I was taking a Signals and Systems course and filling notebooks with Laplace transforms and long derivations. Before finals I tried digitizing them so I could search my notes.
Everything failed.
Most OCR tools can recognize the characters, but they destroy the structure that makes math readable:
- aligned equations lose alignment - multi-step derivations collapse into paragraphs - numbered problems merge together - tables flatten into plain text
So I built *Axiom*.
Instead of focusing only on transcription accuracy, it focuses on *preserving mathematical structure*.
Upload a photo of handwritten STEM notes and it returns structured Markdown with real LaTeX — keeping aligned equations, derivation steps, and problem blocks intact.
Under the hood it’s basically:
image → vision model → structured Markdown + LaTeX → KaTeX render
Most of the work ended up being in *layout preservation*, not OCR.
https://www.useaxiomnotes.com/app
Happy to answer questions.
mrajatnath•2h ago
A few technical details about how this works.

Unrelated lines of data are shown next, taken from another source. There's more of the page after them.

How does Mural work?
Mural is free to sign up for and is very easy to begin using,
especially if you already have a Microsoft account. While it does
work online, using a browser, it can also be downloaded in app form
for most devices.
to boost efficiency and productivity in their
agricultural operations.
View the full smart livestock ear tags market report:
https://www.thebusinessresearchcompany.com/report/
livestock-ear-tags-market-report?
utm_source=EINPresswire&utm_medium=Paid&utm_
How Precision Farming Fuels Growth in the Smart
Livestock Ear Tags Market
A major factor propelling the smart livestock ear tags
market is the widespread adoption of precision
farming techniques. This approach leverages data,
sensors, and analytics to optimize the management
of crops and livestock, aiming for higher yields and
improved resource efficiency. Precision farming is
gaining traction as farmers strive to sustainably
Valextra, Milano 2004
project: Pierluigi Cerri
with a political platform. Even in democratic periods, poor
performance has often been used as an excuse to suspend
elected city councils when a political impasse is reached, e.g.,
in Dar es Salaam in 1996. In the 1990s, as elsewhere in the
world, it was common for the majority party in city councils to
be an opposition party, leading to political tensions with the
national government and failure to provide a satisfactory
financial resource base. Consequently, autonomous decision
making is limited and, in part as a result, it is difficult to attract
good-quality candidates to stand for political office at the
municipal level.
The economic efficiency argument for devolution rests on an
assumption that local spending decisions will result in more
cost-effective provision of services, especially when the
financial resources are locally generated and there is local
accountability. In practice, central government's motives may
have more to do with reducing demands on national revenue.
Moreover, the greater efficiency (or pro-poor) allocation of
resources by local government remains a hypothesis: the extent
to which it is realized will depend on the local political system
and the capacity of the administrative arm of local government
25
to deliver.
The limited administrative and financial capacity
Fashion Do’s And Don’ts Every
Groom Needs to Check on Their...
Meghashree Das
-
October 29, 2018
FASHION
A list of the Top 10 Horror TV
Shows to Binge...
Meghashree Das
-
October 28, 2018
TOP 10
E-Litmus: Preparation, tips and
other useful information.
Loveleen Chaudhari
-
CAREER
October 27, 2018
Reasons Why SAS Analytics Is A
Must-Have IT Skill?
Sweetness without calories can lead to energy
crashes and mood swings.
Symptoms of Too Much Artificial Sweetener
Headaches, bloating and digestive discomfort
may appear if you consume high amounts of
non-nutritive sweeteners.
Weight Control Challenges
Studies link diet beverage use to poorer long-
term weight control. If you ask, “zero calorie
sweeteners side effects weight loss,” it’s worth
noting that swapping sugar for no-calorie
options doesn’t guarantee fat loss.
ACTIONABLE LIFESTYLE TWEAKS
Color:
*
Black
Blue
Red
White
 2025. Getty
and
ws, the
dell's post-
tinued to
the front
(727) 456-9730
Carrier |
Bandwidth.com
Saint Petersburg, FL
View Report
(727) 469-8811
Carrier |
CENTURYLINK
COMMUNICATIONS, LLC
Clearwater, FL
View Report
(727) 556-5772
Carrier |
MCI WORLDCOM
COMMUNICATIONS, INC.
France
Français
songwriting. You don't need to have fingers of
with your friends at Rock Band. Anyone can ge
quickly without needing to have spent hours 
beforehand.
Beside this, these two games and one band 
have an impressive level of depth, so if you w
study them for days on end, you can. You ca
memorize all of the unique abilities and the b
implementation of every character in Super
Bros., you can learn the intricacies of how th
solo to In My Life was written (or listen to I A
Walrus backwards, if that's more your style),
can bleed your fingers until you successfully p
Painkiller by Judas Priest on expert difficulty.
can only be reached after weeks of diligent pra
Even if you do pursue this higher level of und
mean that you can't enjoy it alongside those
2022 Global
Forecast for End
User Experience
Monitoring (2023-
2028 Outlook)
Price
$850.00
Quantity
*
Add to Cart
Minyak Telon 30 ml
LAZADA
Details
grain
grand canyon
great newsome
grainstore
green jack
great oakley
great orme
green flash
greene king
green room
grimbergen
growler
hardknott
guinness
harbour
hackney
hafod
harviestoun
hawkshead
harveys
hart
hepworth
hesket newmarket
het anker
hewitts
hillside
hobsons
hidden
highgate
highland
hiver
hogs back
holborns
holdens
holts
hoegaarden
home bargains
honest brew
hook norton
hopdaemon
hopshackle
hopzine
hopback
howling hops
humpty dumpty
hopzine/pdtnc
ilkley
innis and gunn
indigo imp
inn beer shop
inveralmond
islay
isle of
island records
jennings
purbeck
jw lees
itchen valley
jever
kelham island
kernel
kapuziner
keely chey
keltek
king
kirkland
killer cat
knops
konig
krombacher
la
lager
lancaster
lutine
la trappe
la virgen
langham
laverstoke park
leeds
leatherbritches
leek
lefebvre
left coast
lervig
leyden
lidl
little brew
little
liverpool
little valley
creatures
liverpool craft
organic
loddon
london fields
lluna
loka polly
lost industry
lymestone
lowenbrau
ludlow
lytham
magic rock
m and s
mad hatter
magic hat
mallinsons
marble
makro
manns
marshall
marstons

Stack: - Next.js - Tailwind - KaTeX for rendering - Supabase storage - deployed on Vercel
The pipeline is roughly:
image → vision model → Markdown + LaTeX → custom renderer
The tricky part isn’t OCR itself — it's preserving structure.
Examples:
• consecutive equations with aligned `=` signs need to become a single `align` block • handwritten tables must be reconstructed from vertical alignment patterns • numbered problems must stay separate instead of merging
The system prompt ended up being ~300 lines mostly consisting of *negative constraints* like:
- don't simplify math - don't merge derivation steps - don't reorder columns
Without those rules the model constantly tries to "improve" the notes.
One surprising lesson: prompt engineering for OCR is very different from chat prompts — you want the model to be extremely literal.
Still working on better handling for diagrams and messy annotations.
Curious if anyone here has worked on *math layout detection or document AI*.